The stream includes chillers and pumps to mimic a natural flowing river.
“We actually have to keep this water at a, not a constant temperature, unlike like the juveniles,” says Bryan Plis, a reptile and amphibian zookeeper. “We actually make it so that it goes up and down with the season. So, in the middle of summer, this water is 74, 75 degrees. The dead of winter, it’s hopefully going to be down into the 40s. And, at that time of year, they don’t eat, they don’t hunt, they don’t move much. They just kind of hunker down.”
The hope is that captive Eastern hellbenders will breed and lay eggs in the stream.

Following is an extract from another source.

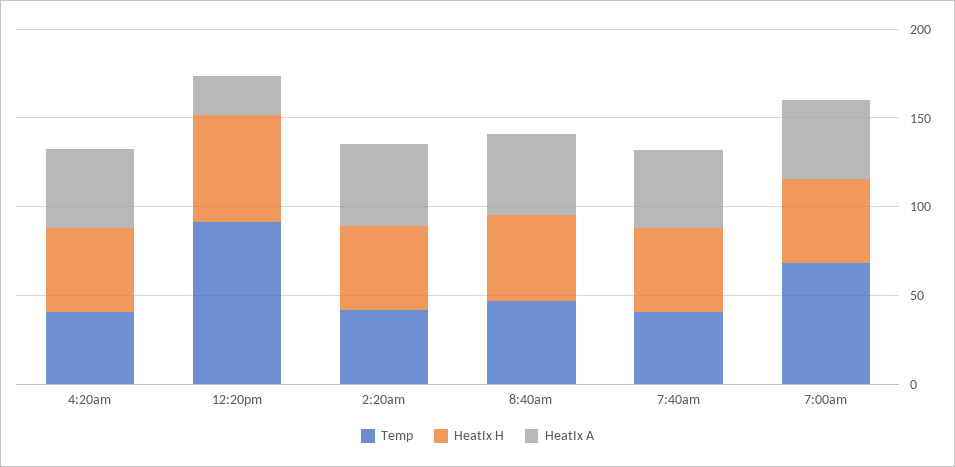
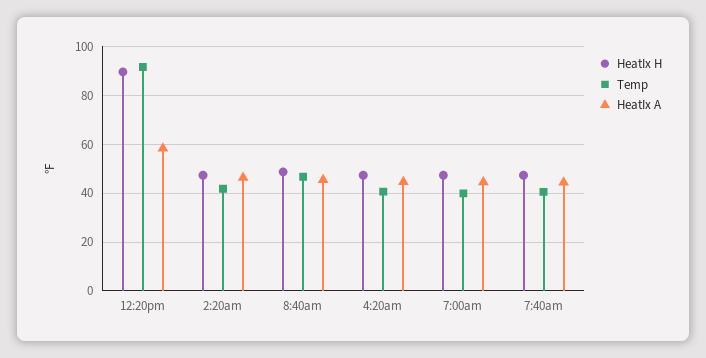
HeatIx H, 12:20pm: 60 -> 90
HeatIx A, 12:20pm: 20 -> 57.5
Temp, 7:00am: 70 -> 40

If they do, that would be a first for the species that’s North America’s largest salamander. Hellbenders can grow two or more feet long and live up to 30 years, but their numbers are shrinking in the wild. Dams and human habitats are segmenting their populations and making it so males and females can’t meet each other.
“They’ve been identified because they can’t be found,” Plis says. “So, their population was once high. And, they’re what we call an indicator species. So, if this species does well in the wild, that means the water quality’s good, the environment’s good, there’s an equilibrium between predator-prey, humans don’t have that much influence on them, things like that.”
Plis says there’s likely fewer than 50 Eastern hellbender salamanders living in the wild in Indiana.
The salamanders at the zoo aren’t full grown yet. The zoo plans to release them back into the wild as soon as they’re able to breed enough.